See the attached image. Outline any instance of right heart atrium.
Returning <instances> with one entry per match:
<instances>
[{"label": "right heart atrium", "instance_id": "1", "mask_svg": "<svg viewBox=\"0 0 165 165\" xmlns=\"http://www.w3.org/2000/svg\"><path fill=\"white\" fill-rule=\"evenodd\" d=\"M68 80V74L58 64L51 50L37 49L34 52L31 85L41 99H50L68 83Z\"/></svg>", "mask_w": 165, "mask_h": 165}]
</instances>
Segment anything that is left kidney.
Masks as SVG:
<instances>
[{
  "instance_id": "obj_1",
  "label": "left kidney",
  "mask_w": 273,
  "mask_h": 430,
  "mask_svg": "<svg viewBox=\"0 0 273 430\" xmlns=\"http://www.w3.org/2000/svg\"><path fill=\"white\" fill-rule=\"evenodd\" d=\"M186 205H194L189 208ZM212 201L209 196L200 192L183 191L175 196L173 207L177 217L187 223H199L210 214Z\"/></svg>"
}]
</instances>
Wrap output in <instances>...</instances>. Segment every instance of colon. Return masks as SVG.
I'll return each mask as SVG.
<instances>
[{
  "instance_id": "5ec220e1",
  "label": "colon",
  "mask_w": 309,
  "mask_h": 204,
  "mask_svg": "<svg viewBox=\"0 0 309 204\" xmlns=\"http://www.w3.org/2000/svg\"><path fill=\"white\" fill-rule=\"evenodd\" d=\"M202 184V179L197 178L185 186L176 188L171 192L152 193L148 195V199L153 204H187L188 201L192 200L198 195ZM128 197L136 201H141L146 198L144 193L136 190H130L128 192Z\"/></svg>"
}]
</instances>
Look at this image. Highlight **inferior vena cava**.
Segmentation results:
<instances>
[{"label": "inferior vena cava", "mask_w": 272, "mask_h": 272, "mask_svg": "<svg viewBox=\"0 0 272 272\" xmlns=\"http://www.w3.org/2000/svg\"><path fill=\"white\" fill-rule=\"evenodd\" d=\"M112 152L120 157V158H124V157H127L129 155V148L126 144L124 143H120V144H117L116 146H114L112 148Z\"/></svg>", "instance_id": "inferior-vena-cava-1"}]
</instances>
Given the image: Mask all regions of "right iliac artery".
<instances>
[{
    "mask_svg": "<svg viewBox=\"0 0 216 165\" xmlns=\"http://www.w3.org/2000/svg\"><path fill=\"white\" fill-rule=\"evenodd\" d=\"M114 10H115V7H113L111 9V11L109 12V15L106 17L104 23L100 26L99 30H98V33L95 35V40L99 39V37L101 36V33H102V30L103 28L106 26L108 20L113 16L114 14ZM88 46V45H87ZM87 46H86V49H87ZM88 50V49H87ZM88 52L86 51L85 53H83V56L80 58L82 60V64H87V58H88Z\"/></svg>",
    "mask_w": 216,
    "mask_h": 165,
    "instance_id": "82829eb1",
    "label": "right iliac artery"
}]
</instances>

_ _ _ _ _

- The exercise -
Which lines of the items above contain the word "kidney", with case counting? Gather every such line and copy it out in full.

- In response -
Segment anything that is left kidney.
  "label": "left kidney",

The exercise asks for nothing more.